Oak Creek Drainage, Gambler Wall, New Routes
United States, Utah, Zion National Park
In November 2020, Earl Lunceford and I climbed a 1,300’ new route on an unnamed wall in the Oak Creek drainage of Zion National Park. The wall is visible from the Zion Human History Museum, near the park’s south entrance. This wall is deeper into Oak Creek than the Angelino Wall and The Shadow Line (9 pitches, 5.11 A3+).
The first half of the route contained high-quality aid climbing up to A2, and the upper pitches went mostly free on very good rock. One highlight was pitch seven, which climbs a glorious 5.8 chimney, then an incredible hand crack, then a steep offwidth, before finally finishing at one of the best bivy ledges—huge, flat, with great views—in Zion. We called the route Roll the Hard 6 (11 pitches, V 5.10 A2+).

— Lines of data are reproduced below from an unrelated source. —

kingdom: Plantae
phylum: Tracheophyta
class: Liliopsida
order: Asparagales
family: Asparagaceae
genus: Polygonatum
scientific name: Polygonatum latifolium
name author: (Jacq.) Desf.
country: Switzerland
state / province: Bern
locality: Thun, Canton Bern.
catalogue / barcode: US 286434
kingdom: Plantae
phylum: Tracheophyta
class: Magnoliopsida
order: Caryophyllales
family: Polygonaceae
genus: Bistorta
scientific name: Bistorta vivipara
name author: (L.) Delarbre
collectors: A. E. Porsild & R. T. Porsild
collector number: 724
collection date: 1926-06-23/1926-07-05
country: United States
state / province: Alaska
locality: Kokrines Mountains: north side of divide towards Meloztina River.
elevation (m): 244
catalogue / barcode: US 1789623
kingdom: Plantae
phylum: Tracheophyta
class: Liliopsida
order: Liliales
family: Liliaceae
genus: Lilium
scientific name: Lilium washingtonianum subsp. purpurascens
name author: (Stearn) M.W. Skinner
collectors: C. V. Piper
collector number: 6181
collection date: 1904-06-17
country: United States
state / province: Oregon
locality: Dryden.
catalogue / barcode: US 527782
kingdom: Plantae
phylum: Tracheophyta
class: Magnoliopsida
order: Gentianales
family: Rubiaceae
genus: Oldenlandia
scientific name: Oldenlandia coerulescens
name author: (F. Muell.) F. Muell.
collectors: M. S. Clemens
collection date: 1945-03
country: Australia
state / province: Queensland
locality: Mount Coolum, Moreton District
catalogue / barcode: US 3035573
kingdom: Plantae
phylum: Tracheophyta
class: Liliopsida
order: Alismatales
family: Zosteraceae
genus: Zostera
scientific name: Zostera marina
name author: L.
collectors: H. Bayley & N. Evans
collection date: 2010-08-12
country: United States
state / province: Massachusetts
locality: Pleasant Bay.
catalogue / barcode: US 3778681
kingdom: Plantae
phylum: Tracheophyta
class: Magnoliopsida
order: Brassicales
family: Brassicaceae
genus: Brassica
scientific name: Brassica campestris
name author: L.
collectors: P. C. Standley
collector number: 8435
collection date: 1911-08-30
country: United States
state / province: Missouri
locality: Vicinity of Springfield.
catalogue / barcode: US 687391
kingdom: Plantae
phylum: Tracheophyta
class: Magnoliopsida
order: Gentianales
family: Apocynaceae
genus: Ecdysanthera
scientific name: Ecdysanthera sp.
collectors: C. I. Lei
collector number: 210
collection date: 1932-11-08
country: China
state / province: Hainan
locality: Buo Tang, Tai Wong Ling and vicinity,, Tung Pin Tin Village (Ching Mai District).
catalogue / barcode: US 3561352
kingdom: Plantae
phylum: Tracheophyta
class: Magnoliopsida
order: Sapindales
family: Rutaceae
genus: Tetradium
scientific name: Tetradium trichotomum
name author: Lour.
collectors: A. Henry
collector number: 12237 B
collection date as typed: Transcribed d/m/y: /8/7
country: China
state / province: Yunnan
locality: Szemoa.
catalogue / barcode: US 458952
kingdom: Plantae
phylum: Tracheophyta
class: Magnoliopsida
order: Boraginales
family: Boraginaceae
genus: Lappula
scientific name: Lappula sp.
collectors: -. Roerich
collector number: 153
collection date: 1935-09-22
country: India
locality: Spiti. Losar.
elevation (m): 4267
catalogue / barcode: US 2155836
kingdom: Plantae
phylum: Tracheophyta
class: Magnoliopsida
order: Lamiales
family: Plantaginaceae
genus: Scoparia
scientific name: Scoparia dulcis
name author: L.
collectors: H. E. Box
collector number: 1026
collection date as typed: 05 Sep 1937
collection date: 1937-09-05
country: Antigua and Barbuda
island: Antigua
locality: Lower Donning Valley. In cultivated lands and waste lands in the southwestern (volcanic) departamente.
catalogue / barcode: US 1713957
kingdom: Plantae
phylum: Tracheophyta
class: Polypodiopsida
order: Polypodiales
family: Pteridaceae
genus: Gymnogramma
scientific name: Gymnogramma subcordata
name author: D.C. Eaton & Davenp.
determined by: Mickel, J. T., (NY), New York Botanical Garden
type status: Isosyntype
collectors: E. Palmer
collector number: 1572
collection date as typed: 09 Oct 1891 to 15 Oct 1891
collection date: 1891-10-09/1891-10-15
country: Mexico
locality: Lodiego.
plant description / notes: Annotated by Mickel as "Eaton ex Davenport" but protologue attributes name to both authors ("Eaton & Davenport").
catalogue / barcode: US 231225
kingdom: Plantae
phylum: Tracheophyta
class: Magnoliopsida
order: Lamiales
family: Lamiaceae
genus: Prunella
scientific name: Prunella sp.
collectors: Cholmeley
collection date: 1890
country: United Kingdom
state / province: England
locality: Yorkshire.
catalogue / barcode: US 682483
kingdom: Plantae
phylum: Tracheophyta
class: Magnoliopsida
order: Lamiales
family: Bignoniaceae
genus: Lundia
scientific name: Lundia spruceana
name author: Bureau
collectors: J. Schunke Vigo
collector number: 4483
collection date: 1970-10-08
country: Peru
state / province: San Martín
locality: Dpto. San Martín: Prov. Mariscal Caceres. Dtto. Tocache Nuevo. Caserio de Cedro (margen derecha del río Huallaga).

In March 2021, I returned to the wall with Ky Hart. We climbed another new route that started with the same first pitch as Roll the Hard 6, which Ky was able to free at 5.11a. We veered right and stayed on an independent, parallel line, cutting left and crossing Roll the Hard 6 at the top of pitch four, then continuing straight up to the top. One of the best sections entailed leapfrogging number 5-size cams out a monster offwidth roof on pitch seven. To bivouac, we rappelled a rope length from the top of pitch seven to the excellent ledge on Roll the Hard 6, then jugged the rope the next day to continue up the route. We named this second route Splittin’ Eights and Hittin’ Straights (1,300’, 11 pitches, V 5.11 A2).
Both routes have great rock, and both have bolted anchors on every pitch. To descend from either, rappel Roll the Hard 6.
As far as we know, these are the only routes that top out the wall, although there has been single-pitch activity at the base. If this face is in fact unnamed, we’d propose naming it the Gambler Wall.